A recent report from another publication included this clear, unambiguous, and unmistakable remark: “The Packers would trade Rodgers if they believed he was truly committed to never playing for them again.”
This statement implies that the Packers don’t believe he is truly committed to never playing for them again. Which means that, to the extent he’s suggesting by words (or lack thereof) and actions that he’ll never play for them again, the Packers are calling what could be a bluff.
So what if this isn’t a bluff? What if Rodgers doesn’t show up? What happens next?
The financial penalties commence with mandatory minicamp. Per page 249 of the labor deal, the Packers can fine Rodgers $93,085 for missing all three days of the camp. Then, if he skips training camp, the Packers will fine him $50,000 per day. Under the 2020 CBA, the daily fines for missing training camp are mandatory and cannot be waived.
If Rodgers sits out all of 2021, he’ll lose his $14.7 million salary. The Packers also will be able to recover $11.5 million in unearned signing bonus money and Rodgers’ $6.8 million roster bonus, which was earned earlier this year and (per a source with knowledge of the situation) will be paid out with his game checks.
Assuming 40 days of camp, that’s a total financial penalty for Rodgers of more than $35 million if he doesn’t play this year — along with a lost opportunity to play football in one of his remaining years of high-level athletic ability. Which helps explain why the Packers don’t believe he won’t show up.
Thus, the privilege of skipping all of 2021 costs more than $35 million and one full season of adding to Rodgers’ legacy. That’s a huge price to pay.
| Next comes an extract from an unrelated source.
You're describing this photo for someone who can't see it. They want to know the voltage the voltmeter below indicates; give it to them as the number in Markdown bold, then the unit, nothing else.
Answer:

And it helps explain why the Packers don’t believe Rodgers will stay away for all of the 2021 season.
Rodgers could avoid roughly $2 million in fines by retiring before the start of training camp. He’d still lose $33 million by not playing this year. That’s money that will never be replaced, unless he convinces himself that he’ll be able to play year deeper into his forties by not playing this year.
The Packers remain unconvinced. Which is one of the reasons why the Packers aren’t looking to give Rodgers what he wants. The Packers seem to believe (and for good reason) that he won’t give up what he needs — playing football and getting paid handsomely for it.